**TEXTE EXTRAIT:**
* * *

Élections anglaises.

Le système électoral que suivent nos voisins d’Outre-Manche diffère essentiellement du nôtre sur deux points. Chez nous les élections parlementaires se font le même jour dans toute l’étendue du territoire ; les Anglais les font durer une vingtaine de jours, les autorités locales ayant le droit d’en fixer la date selon les convenances de leurs administrés dans les limites d’un délai prévu par la loi. Il y a à cela un très grave inconvénient ; les premiers succès connus influencent le vote des électeurs et enlèvent à cette grande consultation la plus large part de sa spontanéité. Voilà donc une réforme qu’il serait utile à l’Angleterre d’accomplir en prenant modèle sur ce qui se passe en France. Par contre, sur le deuxième point, on peut se demander si nous n’aurions pas intérêt à nous inspirer de son exemple, Beaucoup d’élections, en effet, n’y ont pas lieu du tout… faute de candidats ou mieux faute de concurrents. Chaque candidature doit être présentée par écrit par dix électeurs inscrits dans la circonscription ; qu’une seule candidature soit ainsi présentée, le candidat est proclamé élu. On s’est épargné les frais, les soucis, les agitations inséparables d’une campagne électorale : la moralité, le travail y gagnent. L’esprit politique également car un tel résultat ne saurait s’obtenir sans entente, sans réflexions, sans concessions de la part des électeurs. À vrai dire, il y aurait quelque chose d’encore meilleur ; ce serait un système de représentation proportionnelle assurant aux minorités un nombre de sièges correspondant à leur valeur numérique. Mais ceci est trop beau pour permettre de l’escompter.

* * *

**DONNÉES FOURNIES:**
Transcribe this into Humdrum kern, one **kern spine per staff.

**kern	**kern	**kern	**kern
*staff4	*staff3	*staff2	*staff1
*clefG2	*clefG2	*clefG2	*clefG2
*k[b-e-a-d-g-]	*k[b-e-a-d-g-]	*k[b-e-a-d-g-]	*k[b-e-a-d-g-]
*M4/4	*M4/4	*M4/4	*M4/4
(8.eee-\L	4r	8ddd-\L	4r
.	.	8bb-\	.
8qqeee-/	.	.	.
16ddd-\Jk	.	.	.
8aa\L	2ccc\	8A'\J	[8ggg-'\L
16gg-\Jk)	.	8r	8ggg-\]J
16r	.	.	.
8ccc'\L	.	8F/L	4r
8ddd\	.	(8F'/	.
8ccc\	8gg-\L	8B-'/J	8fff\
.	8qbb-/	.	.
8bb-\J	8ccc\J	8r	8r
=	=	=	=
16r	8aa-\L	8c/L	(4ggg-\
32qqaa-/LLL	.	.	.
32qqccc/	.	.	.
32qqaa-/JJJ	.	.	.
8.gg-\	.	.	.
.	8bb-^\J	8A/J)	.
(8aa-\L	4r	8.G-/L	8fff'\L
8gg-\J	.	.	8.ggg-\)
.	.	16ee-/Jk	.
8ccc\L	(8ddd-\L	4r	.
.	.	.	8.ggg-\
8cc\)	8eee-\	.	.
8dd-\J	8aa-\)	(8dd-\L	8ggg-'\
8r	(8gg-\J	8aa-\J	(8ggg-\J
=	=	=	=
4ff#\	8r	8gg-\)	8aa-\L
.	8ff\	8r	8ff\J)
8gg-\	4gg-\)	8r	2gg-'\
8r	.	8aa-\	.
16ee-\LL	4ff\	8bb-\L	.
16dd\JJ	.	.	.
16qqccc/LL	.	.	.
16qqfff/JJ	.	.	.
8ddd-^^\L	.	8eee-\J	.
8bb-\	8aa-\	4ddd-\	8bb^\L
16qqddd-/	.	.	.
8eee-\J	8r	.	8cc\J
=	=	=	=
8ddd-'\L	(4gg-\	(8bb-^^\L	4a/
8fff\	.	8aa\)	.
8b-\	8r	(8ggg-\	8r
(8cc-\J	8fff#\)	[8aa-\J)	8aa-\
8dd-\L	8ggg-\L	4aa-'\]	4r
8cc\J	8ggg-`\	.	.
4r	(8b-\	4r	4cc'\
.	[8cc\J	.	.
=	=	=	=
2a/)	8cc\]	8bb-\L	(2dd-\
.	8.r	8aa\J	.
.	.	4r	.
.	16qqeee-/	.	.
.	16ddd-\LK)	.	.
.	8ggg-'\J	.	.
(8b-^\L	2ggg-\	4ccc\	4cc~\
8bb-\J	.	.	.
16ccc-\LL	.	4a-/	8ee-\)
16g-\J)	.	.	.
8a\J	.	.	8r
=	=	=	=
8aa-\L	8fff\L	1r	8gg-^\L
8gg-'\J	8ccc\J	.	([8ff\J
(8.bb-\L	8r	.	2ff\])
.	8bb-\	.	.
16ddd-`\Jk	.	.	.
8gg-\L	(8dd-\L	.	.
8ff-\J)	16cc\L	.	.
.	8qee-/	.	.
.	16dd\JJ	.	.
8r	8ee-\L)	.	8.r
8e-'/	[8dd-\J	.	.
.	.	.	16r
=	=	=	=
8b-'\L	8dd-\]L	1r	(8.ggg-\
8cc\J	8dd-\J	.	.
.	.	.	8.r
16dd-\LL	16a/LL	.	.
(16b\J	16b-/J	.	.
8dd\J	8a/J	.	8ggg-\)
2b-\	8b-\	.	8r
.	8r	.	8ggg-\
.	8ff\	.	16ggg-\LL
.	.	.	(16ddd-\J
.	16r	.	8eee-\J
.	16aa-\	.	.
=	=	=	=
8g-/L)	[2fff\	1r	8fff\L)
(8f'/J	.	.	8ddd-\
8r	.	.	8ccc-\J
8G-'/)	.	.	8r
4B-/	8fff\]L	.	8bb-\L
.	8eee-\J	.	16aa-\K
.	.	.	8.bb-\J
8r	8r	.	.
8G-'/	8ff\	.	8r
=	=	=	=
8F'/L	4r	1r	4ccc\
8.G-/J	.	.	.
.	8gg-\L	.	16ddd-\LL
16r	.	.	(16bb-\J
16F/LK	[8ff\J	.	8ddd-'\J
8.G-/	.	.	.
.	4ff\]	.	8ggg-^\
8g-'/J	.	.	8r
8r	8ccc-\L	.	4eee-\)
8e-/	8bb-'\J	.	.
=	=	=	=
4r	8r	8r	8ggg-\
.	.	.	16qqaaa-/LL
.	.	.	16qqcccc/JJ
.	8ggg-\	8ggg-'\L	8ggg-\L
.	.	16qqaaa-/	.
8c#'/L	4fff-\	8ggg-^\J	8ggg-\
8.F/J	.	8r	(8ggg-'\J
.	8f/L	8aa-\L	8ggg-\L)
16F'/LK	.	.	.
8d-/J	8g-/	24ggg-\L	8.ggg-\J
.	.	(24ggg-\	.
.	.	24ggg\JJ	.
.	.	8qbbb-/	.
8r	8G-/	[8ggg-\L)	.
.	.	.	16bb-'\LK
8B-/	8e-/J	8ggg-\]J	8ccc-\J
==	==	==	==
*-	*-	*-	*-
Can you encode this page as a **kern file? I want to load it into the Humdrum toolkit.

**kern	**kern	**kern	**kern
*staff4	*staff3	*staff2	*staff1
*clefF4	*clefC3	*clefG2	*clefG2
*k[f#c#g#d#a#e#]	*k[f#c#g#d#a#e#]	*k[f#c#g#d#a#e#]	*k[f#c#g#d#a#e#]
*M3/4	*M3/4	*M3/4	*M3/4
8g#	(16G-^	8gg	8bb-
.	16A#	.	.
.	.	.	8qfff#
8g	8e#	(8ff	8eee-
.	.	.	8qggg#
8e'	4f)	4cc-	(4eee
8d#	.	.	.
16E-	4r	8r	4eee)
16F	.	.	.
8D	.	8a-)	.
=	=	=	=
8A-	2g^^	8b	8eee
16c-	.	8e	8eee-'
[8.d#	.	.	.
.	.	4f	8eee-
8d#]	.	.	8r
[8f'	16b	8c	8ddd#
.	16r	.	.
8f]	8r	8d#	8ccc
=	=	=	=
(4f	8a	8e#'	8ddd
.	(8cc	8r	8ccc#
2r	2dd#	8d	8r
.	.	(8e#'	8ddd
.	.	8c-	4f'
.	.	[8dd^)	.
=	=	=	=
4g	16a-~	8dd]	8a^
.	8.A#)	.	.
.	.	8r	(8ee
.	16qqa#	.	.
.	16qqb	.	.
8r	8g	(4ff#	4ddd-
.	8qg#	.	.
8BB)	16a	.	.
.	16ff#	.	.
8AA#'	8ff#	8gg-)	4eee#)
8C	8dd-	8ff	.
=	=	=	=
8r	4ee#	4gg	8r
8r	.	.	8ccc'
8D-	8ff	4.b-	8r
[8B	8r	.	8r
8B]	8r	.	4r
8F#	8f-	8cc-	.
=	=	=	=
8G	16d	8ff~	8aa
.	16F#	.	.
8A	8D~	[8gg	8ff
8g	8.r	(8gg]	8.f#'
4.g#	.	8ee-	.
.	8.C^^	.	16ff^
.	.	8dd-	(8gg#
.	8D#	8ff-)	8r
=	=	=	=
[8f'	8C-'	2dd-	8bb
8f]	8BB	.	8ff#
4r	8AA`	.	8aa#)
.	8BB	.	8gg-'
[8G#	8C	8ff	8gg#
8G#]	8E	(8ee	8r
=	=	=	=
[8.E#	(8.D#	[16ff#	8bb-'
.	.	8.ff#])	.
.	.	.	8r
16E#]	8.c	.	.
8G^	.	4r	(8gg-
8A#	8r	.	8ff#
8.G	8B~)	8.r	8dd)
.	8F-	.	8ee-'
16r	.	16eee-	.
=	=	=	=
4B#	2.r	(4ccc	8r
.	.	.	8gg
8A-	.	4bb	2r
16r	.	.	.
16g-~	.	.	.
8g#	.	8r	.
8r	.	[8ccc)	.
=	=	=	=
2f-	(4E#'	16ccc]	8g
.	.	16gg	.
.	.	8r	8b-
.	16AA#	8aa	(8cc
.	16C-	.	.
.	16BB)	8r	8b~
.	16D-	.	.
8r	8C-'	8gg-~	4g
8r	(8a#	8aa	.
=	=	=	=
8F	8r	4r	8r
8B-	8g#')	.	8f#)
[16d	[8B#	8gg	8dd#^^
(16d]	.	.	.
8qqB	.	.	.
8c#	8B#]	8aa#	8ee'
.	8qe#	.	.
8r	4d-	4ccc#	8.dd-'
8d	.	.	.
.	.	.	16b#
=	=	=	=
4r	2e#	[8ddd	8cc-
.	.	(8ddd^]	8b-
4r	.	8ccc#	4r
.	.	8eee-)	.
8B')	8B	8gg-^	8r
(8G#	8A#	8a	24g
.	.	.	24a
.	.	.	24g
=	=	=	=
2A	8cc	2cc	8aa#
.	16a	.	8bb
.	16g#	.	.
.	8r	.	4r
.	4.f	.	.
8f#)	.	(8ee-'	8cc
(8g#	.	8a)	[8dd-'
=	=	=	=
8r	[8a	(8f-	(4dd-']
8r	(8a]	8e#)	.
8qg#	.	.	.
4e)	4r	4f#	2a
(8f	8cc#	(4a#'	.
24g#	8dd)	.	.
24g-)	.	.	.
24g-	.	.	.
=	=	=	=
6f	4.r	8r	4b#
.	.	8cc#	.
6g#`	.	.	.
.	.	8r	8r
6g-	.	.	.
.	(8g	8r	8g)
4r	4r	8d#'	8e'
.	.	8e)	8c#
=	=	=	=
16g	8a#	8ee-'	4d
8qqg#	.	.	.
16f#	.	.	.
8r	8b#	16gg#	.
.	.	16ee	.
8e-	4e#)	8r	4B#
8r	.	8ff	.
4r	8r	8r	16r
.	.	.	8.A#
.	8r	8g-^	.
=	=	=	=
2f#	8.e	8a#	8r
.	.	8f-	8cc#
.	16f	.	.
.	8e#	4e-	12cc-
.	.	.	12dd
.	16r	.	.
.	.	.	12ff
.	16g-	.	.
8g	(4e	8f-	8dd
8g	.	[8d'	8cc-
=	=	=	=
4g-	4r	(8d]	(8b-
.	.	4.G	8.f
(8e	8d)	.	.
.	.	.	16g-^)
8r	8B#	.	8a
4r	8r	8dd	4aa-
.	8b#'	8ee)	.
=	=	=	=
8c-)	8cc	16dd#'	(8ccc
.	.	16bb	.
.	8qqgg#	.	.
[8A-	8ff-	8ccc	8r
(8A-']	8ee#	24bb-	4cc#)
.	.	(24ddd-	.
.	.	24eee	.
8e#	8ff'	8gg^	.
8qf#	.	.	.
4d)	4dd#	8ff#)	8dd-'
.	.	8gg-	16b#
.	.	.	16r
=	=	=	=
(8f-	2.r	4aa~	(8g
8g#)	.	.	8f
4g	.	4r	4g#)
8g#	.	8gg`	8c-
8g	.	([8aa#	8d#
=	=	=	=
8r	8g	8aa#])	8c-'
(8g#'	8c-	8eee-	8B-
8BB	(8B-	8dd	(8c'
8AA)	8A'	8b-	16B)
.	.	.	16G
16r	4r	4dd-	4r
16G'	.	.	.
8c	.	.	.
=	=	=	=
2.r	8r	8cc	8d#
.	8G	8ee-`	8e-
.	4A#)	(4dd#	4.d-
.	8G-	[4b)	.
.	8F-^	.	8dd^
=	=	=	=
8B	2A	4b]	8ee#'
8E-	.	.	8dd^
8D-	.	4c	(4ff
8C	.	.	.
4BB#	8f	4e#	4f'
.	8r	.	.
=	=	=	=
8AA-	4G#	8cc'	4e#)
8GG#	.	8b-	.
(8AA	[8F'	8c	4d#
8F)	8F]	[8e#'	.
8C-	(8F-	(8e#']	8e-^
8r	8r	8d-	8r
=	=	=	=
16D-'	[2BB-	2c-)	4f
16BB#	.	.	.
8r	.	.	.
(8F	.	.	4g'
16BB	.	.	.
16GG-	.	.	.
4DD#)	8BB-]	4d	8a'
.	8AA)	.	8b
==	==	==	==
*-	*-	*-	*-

* * *

**EXERCICES:**
1. Résumez en deux phrases le texte sur les élections anglaises.
2. Relevez toutes les lignes des enregistrements qui contiennent la chaîne « kern », en tenant compte de la casse.
Ces enregistrements n'ont aucun rapport avec le texte.

**CORRIGÉS:**
1. En Angleterre, les élections parlementaires s'étalent sur une vingtaine de jours, ce qui permet aux premiers succès connus d'influencer le vote, alors qu'en France elles se tiennent le même jour dans tout le territoire. En revanche, la France pourrait s'inspirer de la règle anglaise selon laquelle un candidat seul présenté par dix électeurs est proclamé élu sans campagne, même si une représentation proportionnelle des minorités serait meilleure encore.

2.
Transcribe this into Humdrum kern, one **kern spine per staff.
**kern	**kern	**kern	**kern
Can you encode this page as a **kern file? I want to load it into the Humdrum toolkit.
**kern	**kern	**kern	**kern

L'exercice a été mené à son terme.